Knowledgeable Narratives: The Art of Corporate Storytelling
In today’s world of rapid communication and endless information, one important element is often absent. People long for a sense of true connection.
For some it’s connection to their community, for others a connection to a greater set of ideals, but in general, all people want to feel personal connection to at least some of the information constantly bombarding them. Communication without personal connection is just noise.
In business, this connection void creates an immense opportunity to relay the purpose and goals of a company in a meaningful way. However, according to acclaimed Pakistani writer Mohsin Hamid, the yearning for connection yields an even more exciting business opportunity.
It allows companies to share their personal stories.
Fast Company magazine’s May 1st article, “Why Companies Need Novelists,” explores Hamid’s thoughts on personal narratives and how critical they are to a company’s survival.
In the article, Hamid discusses the growing interest in corporate storytelling; how writers and journalists alike are becoming increasingly drafted into the corporate makeup.
“Stories are fundamental to how we think about the world,” he says. “Nelson Mandela told a story about what post-apartheid Africa could look like. That story was persuasive enough to promote change, and it became reality. JFK told a story about putting man on the Moon, and it inspired people and came to pass. These types of huge events were built on stories.”
Today, most companies are familiar with basic storytelling. From public relations, to advertisement, to simple press releases, companies generally know how to craft a clear message. However, Hamid says that while those skills are important, many companies lack the drive or direction to articulate their internal story.
Hamid isn’t simply talking about case studies that pitch tales of corporate success and prowess to an adoring customer base. Instead, he makes the case for telling stories that matter to the Company’s most faithful…its employees. Hamid says a unifying narrative that all employees can grasp will ultimately help them work more creatively and independently – which he argues are necessities in today’s company structures.

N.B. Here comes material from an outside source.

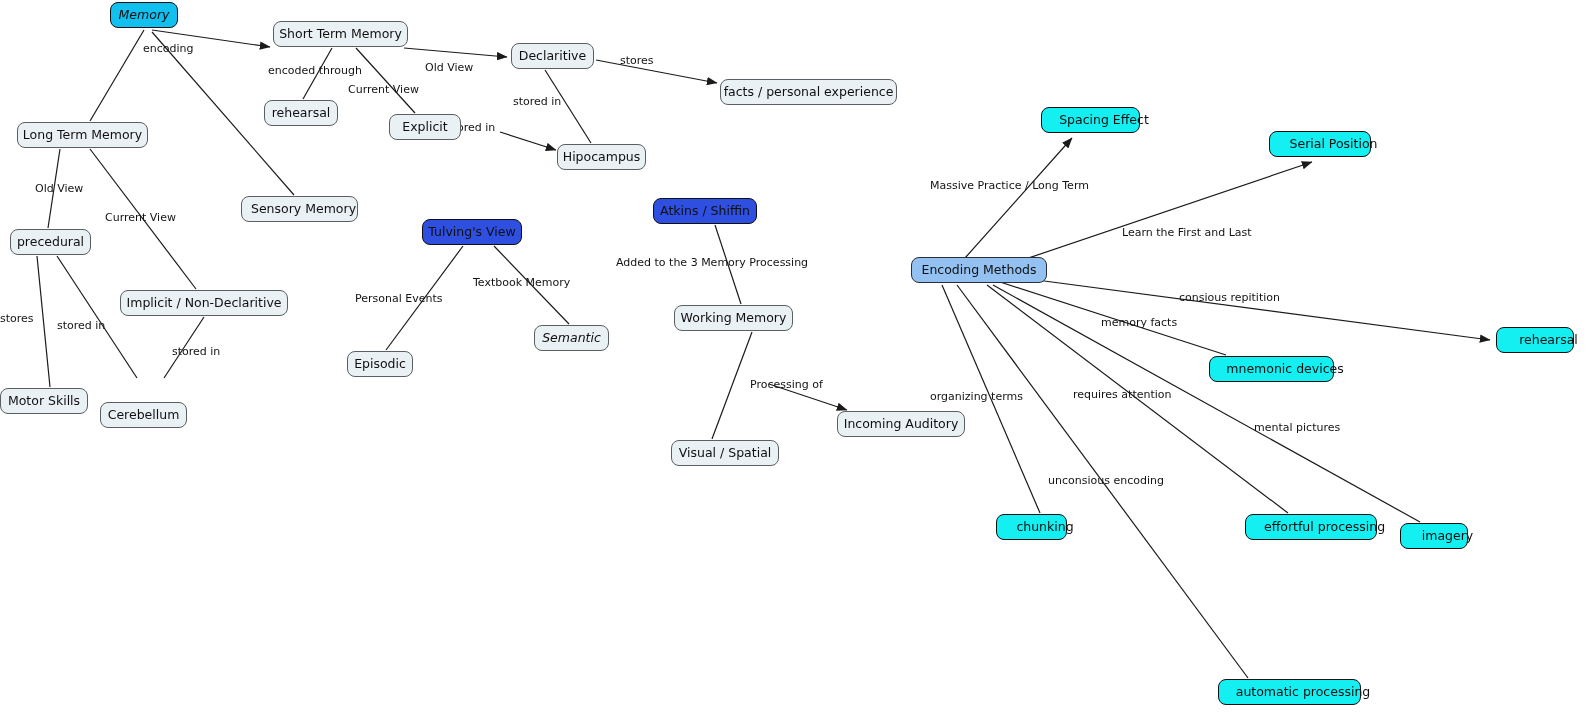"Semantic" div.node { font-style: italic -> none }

“The exercise of storytelling is a creative way to think about strategy,” Hamid said.
Hamid also underscores the importance of when to relay internal stories and how to maximize their efficiency. He cites three stages in a company’s “life cycle” when leaders should be most aware of their overall corporate narrative.
- One: When a company begins – “If you’re a new company, or if you’re a company entering entirely new territory, you have to explain what you are internally, because nobody knows.”
- Two: When new leaders arrive or a company is acquired – “After that event, storytelling is very important to articulate a new direction.”
- Three: When a company (inevitably) has difficulty growing in the way it wants to – “Companies that have a legacy but can’t see where the future growth is coming from very often have a heightened awareness of story, because they need to articulate the way out of what seems to be decline.”
The Fast Company article goes on to list several of Hamid’s tips for the successful relaying of a corporate narrative, the most important of which is to hire writers, storytellers, and novelists to help relay a company’s internal story.
“The storytelling impulse is something that exists in many of us, most of us, maybe all of us,” Hamid said. “But in some, it exists very, very strongly; so strongly they choose to go into professions like being a novelist, being a storyteller.”
Though companies may not all feel as though they have a place for designated storytellers and the literarily inclined, Hamid says bringing different types of skillsets and people to the table can only strengthen a business.
After all, the more diverse the corporate makeup, the greater chance the corporate narrative has to resonate.